Source texts of formatted documents:
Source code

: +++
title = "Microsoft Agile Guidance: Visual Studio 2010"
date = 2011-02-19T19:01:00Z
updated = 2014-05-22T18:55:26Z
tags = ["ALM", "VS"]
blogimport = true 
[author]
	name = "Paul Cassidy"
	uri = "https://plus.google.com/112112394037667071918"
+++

--

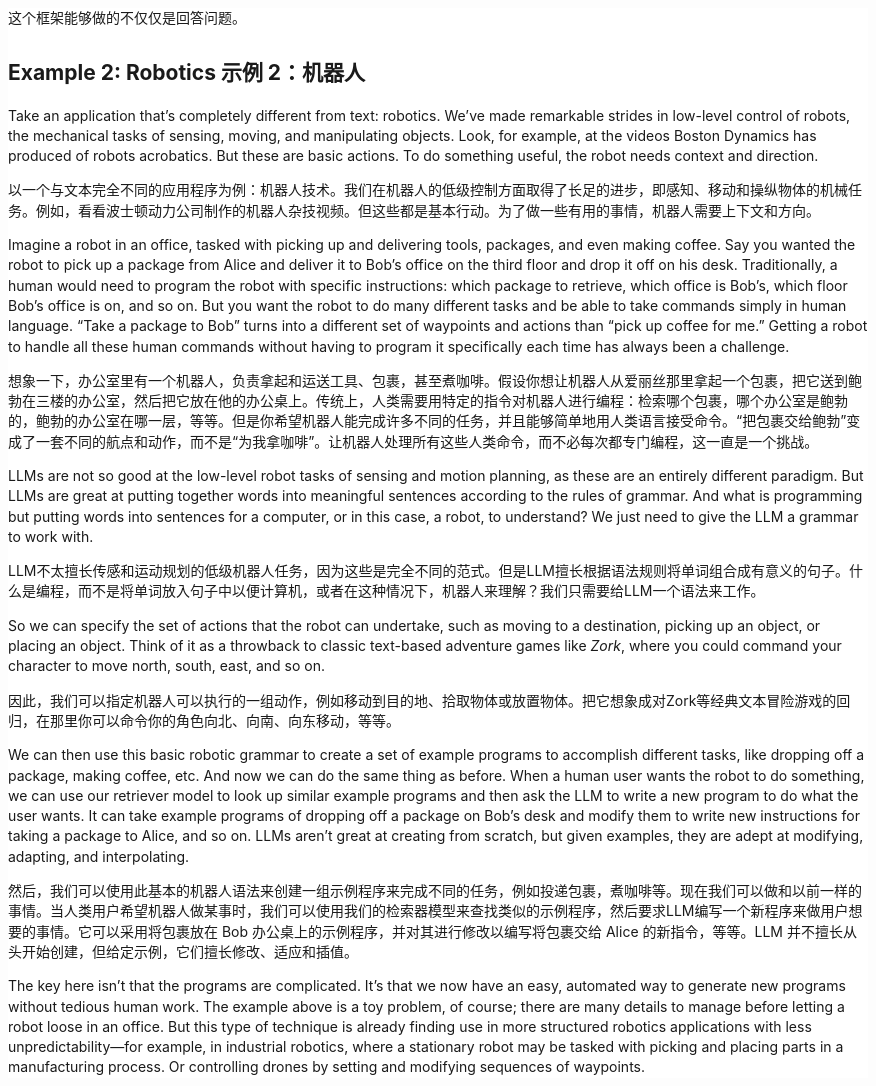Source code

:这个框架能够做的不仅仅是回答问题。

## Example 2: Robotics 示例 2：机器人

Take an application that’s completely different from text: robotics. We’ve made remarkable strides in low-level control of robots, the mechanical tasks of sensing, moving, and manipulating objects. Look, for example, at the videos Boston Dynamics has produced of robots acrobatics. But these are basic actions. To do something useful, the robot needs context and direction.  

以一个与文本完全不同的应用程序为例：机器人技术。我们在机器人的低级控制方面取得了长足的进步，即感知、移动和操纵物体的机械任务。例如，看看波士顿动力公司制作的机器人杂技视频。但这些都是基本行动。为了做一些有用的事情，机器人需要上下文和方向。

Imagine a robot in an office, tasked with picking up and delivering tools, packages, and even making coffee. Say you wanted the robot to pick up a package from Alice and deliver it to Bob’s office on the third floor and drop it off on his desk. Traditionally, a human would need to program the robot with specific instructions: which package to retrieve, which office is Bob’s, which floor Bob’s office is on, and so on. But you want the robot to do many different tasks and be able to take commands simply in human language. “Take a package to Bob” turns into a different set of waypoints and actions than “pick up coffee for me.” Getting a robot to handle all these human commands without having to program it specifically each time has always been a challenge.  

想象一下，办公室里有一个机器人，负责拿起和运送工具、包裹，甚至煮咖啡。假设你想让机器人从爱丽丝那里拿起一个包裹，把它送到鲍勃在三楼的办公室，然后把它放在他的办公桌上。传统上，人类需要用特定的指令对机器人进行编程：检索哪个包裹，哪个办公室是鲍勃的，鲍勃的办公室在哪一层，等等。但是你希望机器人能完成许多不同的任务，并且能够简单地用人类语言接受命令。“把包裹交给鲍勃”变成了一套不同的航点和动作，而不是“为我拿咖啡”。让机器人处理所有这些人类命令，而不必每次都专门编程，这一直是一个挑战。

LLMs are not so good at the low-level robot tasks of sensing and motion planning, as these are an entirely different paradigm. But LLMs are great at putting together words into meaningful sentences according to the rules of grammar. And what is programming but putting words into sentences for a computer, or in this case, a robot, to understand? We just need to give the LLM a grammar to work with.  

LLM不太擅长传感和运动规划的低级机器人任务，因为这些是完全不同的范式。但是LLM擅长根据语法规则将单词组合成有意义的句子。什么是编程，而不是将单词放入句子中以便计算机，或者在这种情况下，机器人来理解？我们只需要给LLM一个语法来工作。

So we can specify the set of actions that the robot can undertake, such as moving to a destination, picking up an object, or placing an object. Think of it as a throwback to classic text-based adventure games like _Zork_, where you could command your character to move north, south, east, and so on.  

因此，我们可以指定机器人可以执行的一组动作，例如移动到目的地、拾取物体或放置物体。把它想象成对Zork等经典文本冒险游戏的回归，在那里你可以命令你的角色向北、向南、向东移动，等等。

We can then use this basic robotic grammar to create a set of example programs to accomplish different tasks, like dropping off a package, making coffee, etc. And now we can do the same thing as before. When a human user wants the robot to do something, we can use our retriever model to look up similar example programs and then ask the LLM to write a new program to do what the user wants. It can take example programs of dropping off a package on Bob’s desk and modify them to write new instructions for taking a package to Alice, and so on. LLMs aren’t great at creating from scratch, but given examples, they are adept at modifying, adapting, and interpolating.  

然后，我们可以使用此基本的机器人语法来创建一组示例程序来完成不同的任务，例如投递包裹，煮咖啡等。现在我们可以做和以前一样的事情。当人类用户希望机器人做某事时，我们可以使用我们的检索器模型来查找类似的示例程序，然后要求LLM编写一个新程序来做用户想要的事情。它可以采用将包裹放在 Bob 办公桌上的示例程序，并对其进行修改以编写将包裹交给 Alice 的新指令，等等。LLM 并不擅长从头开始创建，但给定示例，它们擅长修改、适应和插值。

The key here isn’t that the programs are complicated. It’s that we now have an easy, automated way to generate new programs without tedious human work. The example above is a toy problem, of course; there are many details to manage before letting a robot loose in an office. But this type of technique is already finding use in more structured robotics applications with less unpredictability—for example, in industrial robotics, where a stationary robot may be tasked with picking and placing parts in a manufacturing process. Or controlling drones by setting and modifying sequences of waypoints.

Exercise prompt:
Only the lines above from the one with "Imagine a robot" up to and including the one with "因此，我们可以指定机器人可以" should be repeated, exactly as written.

Result:
Imagine a robot in an office, tasked with picking up and delivering tools, packages, and even making coffee. Say you wanted the robot to pick up a package from Alice and deliver it to Bob’s office on the third floor and drop it off on his desk. Traditionally, a human would need to program the robot with specific instructions: which package to retrieve, which office is Bob’s, which floor Bob’s office is on, and so on. But you want the robot to do many different tasks and be able to take commands simply in human language. “Take a package to Bob” turns into a different set of waypoints and actions than “pick up coffee for me.” Getting a robot to handle all these human commands without having to program it specifically each time has always been a challenge.  

想象一下，办公室里有一个机器人，负责拿起和运送工具、包裹，甚至煮咖啡。假设你想让机器人从爱丽丝那里拿起一个包裹，把它送到鲍勃在三楼的办公室，然后把它放在他的办公桌上。传统上，人类需要用特定的指令对机器人进行编程：检索哪个包裹，哪个办公室是鲍勃的，鲍勃的办公室在哪一层，等等。但是你希望机器人能完成许多不同的任务，并且能够简单地用人类语言接受命令。“把包裹交给鲍勃”变成了一套不同的航点和动作，而不是“为我拿咖啡”。让机器人处理所有这些人类命令，而不必每次都专门编程，这一直是一个挑战。

LLMs are not so good at the low-level robot tasks of sensing and motion planning, as these are an entirely different paradigm. But LLMs are great at putting together words into meaningful sentences according to the rules of grammar. And what is programming but putting words into sentences for a computer, or in this case, a robot, to understand? We just need to give the LLM a grammar to work with.  

LLM不太擅长传感和运动规划的低级机器人任务，因为这些是完全不同的范式。但是LLM擅长根据语法规则将单词组合成有意义的句子。什么是编程，而不是将单词放入句子中以便计算机，或者在这种情况下，机器人来理解？我们只需要给LLM一个语法来工作。

So we can specify the set of actions that the robot can undertake, such as moving to a destination, picking up an object, or placing an object. Think of it as a throwback to classic text-based adventure games like _Zork_, where you could command your character to move north, south, east, and so on.  

因此，我们可以指定机器人可以执行的一组动作，例如移动到目的地、拾取物体或放置物体。把它想象成对Zork等经典文本冒险游戏的回归，在那里你可以命令你的角色向北、向南、向东移动，等等。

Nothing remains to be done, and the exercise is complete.